What are fixed income products?
Fixed-income product is a term for wealth management. The interest rate of the wealth management product issued by it is fixed and unchanged. The purpose is to avoid interest rate and exchange rate risks, and it is a means to increase economic instability and control risks. Mainly to avoid interest rate and exchange rate risks, increase the means to manage economic instability and control risks, meet the needs of financiers, and obtain excess returns.
Fixed income refers to the income that investors receive at a predetermined rate. Like treasury bonds, bonds, certificates of deposit, etc., all have pre-fixed interest rates and dividends, and are common fixed-income products. The common feature of such products is that they generally have a clear expiration date. As long as they are held to maturity, they can obtain the previously agreed part of the income.
Therefore, it is relatively less risky than stocks. Because the risk of fixed income products is low, the returns are generally not too high, and they are relatively stable. Based on these characteristics, the main purpose of general investors to buy it is to resist market fluctuations.
Fixed income is not the same as defined income.
Since the risk is small, is the return of fixed income products certain? the answer is negative. Fixed income does not equal definite income, and fixed income products also have inherent risks. Because fixed-income products agree on the maturity date and income in advance, some investors need to pay additional liquidated damages if they pay in advance.

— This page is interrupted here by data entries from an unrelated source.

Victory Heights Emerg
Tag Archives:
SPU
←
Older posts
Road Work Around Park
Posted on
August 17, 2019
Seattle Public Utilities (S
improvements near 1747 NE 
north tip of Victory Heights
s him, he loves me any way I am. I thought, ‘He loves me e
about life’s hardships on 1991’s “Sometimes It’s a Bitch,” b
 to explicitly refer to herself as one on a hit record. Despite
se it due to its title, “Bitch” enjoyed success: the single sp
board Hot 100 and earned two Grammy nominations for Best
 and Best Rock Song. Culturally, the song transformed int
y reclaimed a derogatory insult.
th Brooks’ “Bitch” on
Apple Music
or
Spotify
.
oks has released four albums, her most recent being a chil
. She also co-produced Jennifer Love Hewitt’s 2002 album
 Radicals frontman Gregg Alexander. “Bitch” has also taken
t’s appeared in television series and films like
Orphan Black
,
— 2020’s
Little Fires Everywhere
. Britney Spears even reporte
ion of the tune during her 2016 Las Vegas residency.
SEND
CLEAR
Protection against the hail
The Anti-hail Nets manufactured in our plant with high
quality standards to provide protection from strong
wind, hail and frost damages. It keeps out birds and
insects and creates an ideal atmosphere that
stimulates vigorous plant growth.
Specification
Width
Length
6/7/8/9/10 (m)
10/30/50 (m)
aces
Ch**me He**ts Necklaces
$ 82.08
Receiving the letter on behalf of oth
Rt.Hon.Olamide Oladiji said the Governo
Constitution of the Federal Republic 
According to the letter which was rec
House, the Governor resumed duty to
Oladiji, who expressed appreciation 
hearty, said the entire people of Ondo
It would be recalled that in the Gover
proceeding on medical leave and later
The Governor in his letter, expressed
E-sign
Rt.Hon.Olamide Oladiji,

In addition, the issuer may also have the risk of default. Therefore, when purchasing fixed-income products, you should also determine according to your own risk acceptance. If you can’t accept a little risk at all, you can only store your money in the bank.
What are the characteristics of fixed income products?
- The investment period is fixed: generally one to three years.
2, the income is clear.
- The risk is lower first.
What are the fixed income products in the fund ?
Under normal circumstances, we regard currency funds and bond funds in funds as fixed income products. Monetary funds mainly invest in government bonds, bank certificates of deposit and central bank bills, and bond funds mainly invest in government bonds, financial bonds and corporate bonds.
Through the above content, I believe that everyone already knows the advantages of fixed income products. Compared with equity products that mainly invest in stocks, it has less risk and relatively stable returns, which can effectively resist market fluctuations. If you are a prudent investor, fixed income products are one of the first choices.